In the year 407, St. Jerome, one of the Doctors of the Roman Catholic Church, wrote, “Parents should educate their daughter as well as their sons.” He also sent letters to noble parents who asked advice about educating their daughters, recommending demanding biblical study, which would require literacy.

In the late 4th Century A.D., a Catholic nun – the use of the word “Catholic,” from the Greek “katholikos,” meaning universal, first appeared early in the 2nd Century – named Egeria wrote a detailed memoir of her travels from the western Mediterranean to the Holy Land.

In the United States, literacy for many women was severely lagging even into the 20th century, but the Roman Catholic Church has long valued education for women, all the way back to the Middle Ages, when learned religious sisters took on female students (and sometimes male ones as well).

Starting somewhere around the 500s, monasteries were educating boys, both for the priesthood and for lay life. Sons of nobility were taught alongside children of nearby villagers.

From its earliest centuries, the Church has been involved in instructing the young not just in theology, but in Latin, Greek, arithmetic, geometry, music, philosophy (including the works of Plato and Aristotle, translated and preserved by monks) and science (Copernicus, along with cosmology, studied canon law, theology and medicine).

In America, Catholic education goes back before the formation of the United States.

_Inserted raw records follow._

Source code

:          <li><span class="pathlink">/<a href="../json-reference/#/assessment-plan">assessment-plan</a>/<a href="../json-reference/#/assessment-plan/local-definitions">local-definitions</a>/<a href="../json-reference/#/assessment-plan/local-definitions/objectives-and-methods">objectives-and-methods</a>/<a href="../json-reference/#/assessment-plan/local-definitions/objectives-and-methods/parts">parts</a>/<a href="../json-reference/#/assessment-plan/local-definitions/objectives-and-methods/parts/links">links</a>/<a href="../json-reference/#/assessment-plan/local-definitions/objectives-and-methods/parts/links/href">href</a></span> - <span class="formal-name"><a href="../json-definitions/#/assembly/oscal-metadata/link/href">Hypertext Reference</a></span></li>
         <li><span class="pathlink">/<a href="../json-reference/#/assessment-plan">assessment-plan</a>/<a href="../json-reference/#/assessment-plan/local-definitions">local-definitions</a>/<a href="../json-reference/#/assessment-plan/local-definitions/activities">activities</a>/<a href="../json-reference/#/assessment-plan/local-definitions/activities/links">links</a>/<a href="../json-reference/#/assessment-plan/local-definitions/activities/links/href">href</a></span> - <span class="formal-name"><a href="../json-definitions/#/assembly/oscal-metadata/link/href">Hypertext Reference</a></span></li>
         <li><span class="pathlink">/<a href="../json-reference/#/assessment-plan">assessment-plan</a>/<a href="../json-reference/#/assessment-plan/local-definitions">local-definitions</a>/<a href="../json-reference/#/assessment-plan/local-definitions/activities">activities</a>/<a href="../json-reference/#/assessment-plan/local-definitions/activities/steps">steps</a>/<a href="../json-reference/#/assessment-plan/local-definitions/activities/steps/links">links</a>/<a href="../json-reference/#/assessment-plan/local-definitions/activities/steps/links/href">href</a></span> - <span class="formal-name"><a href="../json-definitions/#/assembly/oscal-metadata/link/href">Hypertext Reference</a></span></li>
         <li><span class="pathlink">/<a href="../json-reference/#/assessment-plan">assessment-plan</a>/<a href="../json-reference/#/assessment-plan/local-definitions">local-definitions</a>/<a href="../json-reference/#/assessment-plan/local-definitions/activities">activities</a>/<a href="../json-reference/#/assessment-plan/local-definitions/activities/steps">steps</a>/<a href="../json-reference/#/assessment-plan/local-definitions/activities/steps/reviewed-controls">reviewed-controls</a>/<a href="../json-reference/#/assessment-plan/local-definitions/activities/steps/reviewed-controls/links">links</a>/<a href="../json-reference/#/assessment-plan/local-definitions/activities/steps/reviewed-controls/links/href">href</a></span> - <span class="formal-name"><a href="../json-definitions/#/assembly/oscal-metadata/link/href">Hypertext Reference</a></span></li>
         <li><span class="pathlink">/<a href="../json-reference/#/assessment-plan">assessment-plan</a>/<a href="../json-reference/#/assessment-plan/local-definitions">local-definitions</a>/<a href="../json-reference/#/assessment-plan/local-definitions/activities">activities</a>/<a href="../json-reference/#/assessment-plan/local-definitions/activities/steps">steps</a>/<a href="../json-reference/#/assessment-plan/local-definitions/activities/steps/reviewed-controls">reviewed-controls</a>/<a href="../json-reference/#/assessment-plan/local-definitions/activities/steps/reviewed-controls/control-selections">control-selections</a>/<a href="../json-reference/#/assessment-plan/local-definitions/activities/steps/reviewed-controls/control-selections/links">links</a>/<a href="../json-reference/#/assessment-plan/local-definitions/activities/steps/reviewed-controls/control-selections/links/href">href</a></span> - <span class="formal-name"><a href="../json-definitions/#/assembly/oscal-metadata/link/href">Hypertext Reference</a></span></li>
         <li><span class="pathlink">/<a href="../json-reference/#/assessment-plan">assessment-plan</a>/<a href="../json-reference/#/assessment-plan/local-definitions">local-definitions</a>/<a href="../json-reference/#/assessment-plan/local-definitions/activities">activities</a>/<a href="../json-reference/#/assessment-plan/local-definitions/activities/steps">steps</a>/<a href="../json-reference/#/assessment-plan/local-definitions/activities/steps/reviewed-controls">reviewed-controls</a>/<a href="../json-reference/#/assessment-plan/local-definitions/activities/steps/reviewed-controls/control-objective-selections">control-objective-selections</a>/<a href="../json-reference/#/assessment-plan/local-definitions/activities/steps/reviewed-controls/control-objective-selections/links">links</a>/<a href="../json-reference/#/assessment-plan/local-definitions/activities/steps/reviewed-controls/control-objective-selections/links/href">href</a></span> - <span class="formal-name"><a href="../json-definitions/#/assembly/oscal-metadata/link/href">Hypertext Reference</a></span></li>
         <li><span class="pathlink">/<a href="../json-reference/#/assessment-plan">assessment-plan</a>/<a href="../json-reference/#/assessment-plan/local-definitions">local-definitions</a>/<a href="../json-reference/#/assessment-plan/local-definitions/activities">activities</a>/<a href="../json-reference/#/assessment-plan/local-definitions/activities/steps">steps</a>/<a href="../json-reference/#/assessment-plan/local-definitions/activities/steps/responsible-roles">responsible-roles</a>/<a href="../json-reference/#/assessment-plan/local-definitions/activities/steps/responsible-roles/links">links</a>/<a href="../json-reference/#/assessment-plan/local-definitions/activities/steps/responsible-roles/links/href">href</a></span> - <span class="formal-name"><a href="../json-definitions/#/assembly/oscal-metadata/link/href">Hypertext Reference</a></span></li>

In 1718, Franciscans established a school for boys in New Orleans; in 1727, the Ursuline Sisters did the same for girls (the Ursuline Academy is still in operation).

Any discussion of the Church and children brings up the inevitable references to the horrific and lamentable child-sex-abuse scandals, in which roughly 4 percent of active priests between 1950 and 2002 were accused of abuse (with a smaller percentage actually found guilty), with cases stretching back 20 or 30 years erupting into the media in the early 2000s.

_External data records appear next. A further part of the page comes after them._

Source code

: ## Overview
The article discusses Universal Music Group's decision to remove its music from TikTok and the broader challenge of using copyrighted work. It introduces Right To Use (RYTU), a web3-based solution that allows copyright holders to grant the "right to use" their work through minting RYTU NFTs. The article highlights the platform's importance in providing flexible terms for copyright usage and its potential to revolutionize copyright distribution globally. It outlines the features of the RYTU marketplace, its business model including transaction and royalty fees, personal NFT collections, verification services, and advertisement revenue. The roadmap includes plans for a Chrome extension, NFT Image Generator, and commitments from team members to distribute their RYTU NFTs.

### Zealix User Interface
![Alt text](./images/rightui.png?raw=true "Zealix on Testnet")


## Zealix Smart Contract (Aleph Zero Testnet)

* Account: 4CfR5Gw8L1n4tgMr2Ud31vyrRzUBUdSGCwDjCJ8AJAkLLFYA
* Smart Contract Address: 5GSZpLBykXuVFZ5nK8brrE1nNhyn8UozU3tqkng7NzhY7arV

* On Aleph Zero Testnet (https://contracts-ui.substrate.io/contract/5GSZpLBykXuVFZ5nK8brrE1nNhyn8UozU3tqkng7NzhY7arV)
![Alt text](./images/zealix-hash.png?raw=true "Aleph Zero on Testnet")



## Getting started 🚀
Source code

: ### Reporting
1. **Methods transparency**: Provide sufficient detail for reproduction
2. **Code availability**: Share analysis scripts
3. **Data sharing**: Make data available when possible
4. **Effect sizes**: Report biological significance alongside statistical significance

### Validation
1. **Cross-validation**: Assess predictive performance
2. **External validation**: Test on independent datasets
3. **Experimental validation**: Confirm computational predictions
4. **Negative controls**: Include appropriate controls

Dioceses that failed in their obligation to protect children from these predatory men have rightfully paid a huge price, both in reputation and money. While the sins of the past weigh heavily upon the Church and the faithful, aggressive measures have been taken to protect today’s children both in churches and in schools.

In 2006, Hofstra University researcher Carol Shakeshaft, who participated in a 2002 Department of Education study of sex abuse in public schools, is quoted in a CBS news story as saying, “(T)hink the Catholic Church has a problem? The physical sexual abuse of students in schools is likely more than 100 times the abuse of priests.”

As outlined in this collection of stories at the Huffington Post, the sex-abuse scandals in the LAUSD alone go far beyond the multimillion-dollar settlement referenced above. And these are not tragedies from decades ago; this is going on right now.

Recent news stories point to abuse by, for instance, sports coaches, non-Catholic and non-Christian clergy and Scouting leaders, along with the uncounted victims of predators living in the child’s home.

Those who insist this is primarily a Catholic problem are either being willfully blind or intellectually dishonest.

There is no perfectly safe place for children as long as predators put themselves in positions of power over the vulnerable, and there is no educational environment free of strong opinions and fervent beliefs. But if children are not equipped with the practical skills and knowledge they need to survive in the world as adults, more generations will not realize their full potential as people or as citizens.

So, if Catholic schools begin to fade from the landscape, many parents will lose an effective alternative to public schools; a deep and abiding American educational tradition – indeed, a tradition of the Western World itself – will be diminished. Indoctrination will continue, not oriented to a divine order, but to the will of individual educators and the State.